I see why they have the rule, but I am glad not to be in a too tempting situation to use this method. Ethics can be a pain, especially when the airlines do things that benefit themselves to our detriment. EYE for an EYE??????? |
I sure would like to see where or how the airlines can regulate the nesting/or back to back if you are using another means of transportation (airline or bus or train, etc) Though they do have it in the COC, or so I am told for their OWN airline, I doubt it could exist for other modes of travel. |
DL's COC doesn't affect your travel on other carriers. Besides, like you said, they can't regulate them.
What they can do is invalidate your DL ticket if they find out you bought a ticket on another carrier to circumvent Delta's fare rules. They don't care if you're breaking NW's COC with a back-to-back. That's NW's problem. Of course, with NW, it's the same thing -- you violate NW's COC with your NW ticket but not DL's. Put the two together, and you have two "illegal" tickets. As to whether this applies to travel back to the origin other than restricted roundtrip fares on an airline (e.g., unrestricted air fare, train, bus, car, etc.), I don't know. Interpreting the COC literally, it does say "two or more restricted round trip fares". The spirit of the COC might include all travel, not just restricted air fares, but that's getting a little ridiculous in the interpretation IMHO. Wow, and we haven't even gotten into the ethics yet, just trying to interpret the fare rule and get the names of the schemes right. |
The restriction on "returning to your point of origin via another RT fare" ticketing (gee, is that name sufficiently unambiguous yet?) is still pretty hard to draw a line on.

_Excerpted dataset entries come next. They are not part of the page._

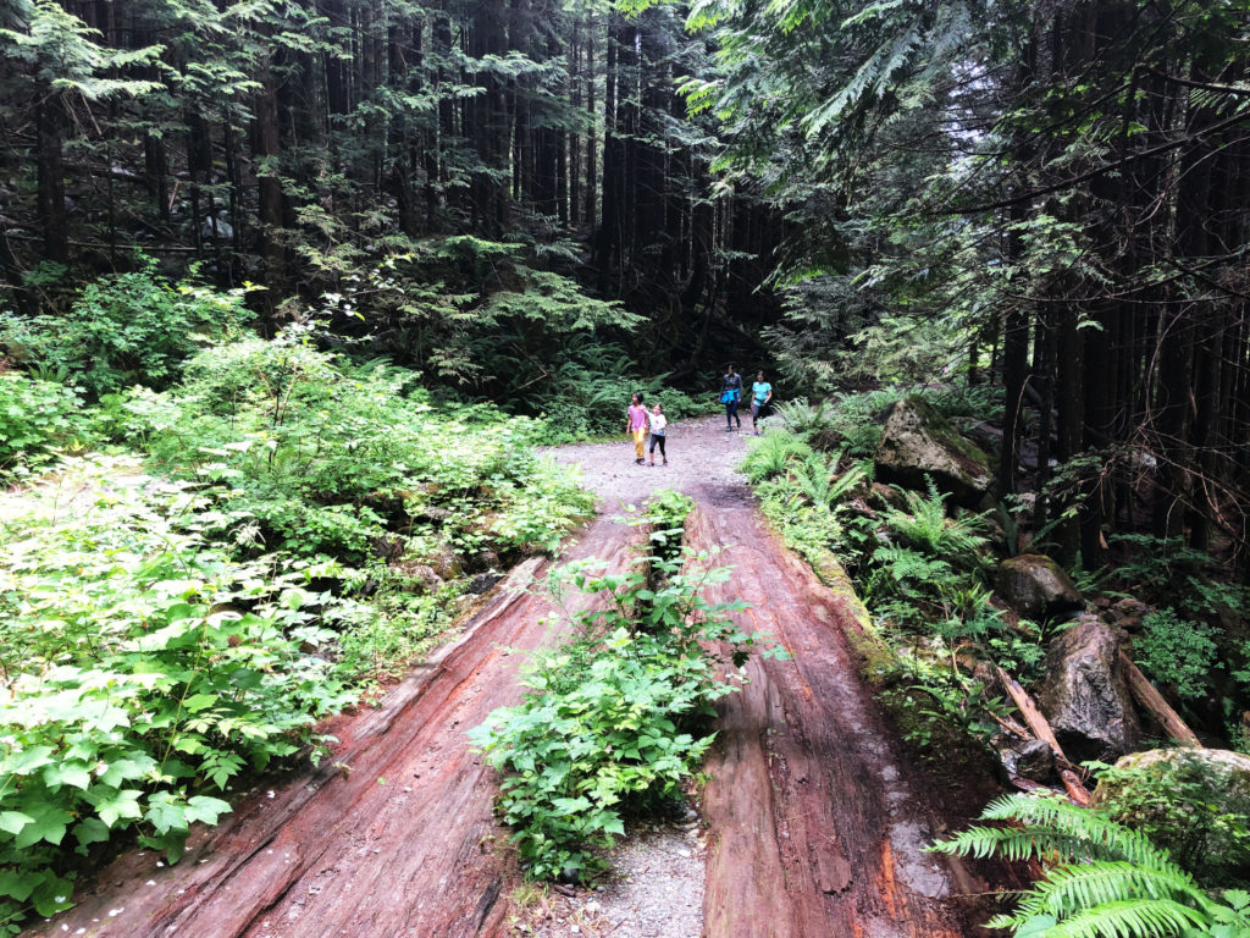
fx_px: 1011
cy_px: 469
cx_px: 625
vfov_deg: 49.7
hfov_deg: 63.4
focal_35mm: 28
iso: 50
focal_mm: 3.99
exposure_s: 1/120
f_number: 1.8
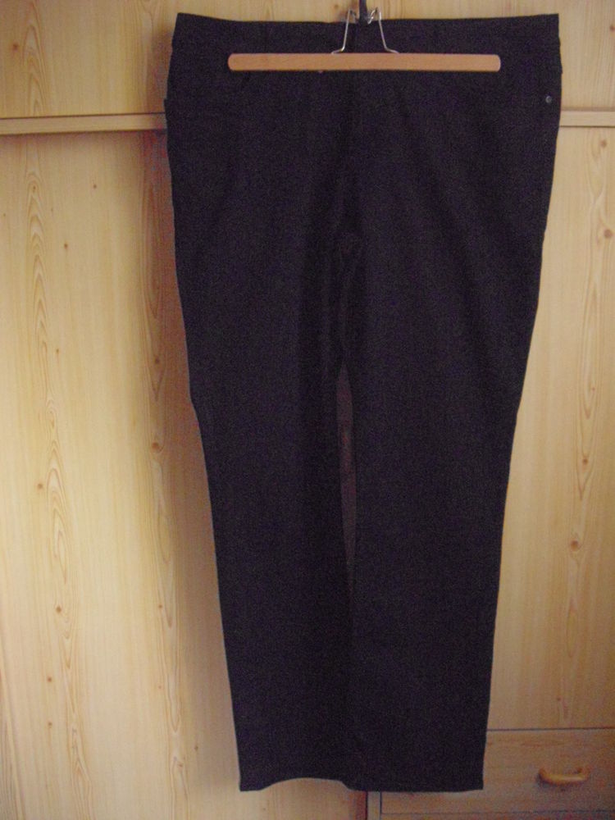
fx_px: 900
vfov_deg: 49.0
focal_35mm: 38
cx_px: 308
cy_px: 410
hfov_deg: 37.7
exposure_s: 1/40
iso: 800
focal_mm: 7.9
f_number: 2.8
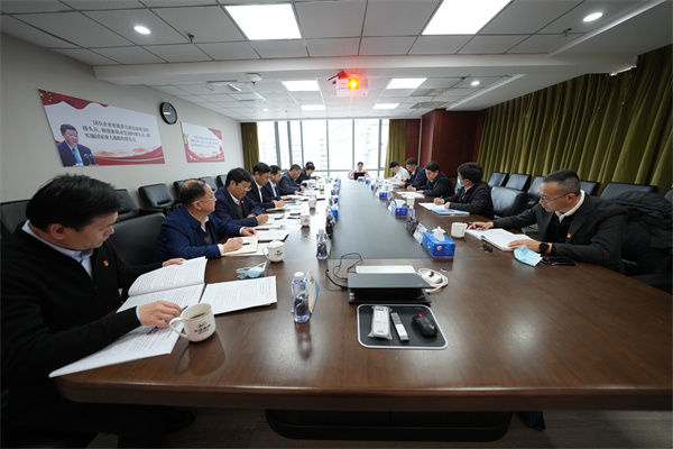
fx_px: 224
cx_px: 336
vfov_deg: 90.0
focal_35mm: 12
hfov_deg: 112.6
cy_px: 224
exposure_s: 1/400
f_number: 2.8
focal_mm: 12
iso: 2000
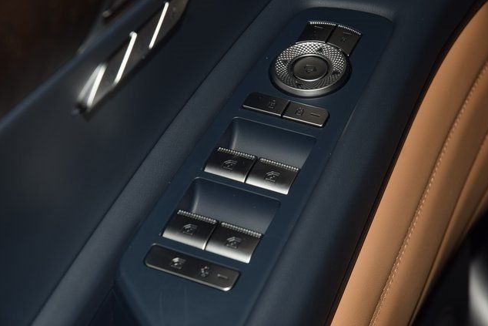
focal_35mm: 106
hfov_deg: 19.3
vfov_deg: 12.9
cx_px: 245
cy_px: 164
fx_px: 1437
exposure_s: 1/125
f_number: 8
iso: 100
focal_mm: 70
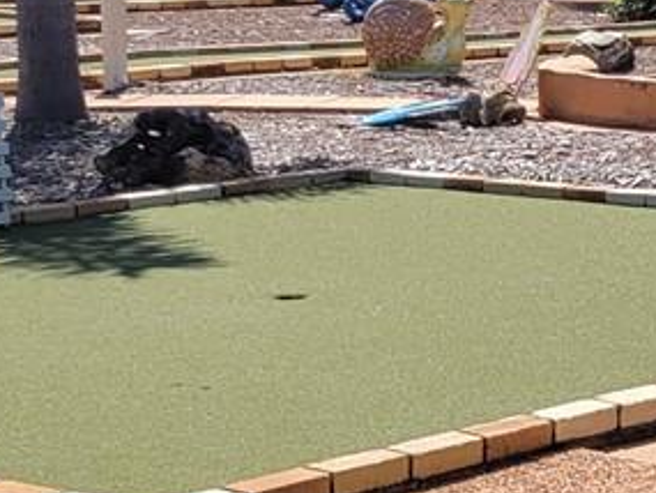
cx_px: 1367
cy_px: 134
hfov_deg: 11.9
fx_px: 2768
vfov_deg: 10.2
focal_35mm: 146
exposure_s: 1/2339
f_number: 1.8
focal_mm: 5.4
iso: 40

So assume that BOS-XXX and XXX-BOS RTs on the same airline are out. BOS-XXX and XXX-BOS on different airlines, we've discussed that too. How about BOS-XXX with an XXX-PVD round trip in between? BOS and PVD aren't co-terminals, after all. Or MHT-XXX and XXX-PVD, even. Or, say, you've been scheduled for a conference at XXX, and the company paid for your BOS-XXX ticket. Then the conference is rescheduled to only be half of the original scheduled time, so you buy an XXX-BOS ticket so you can come home and do laundry.... |
We were supposed to get de-regulation, but what we actually got was even worse, self-regulation!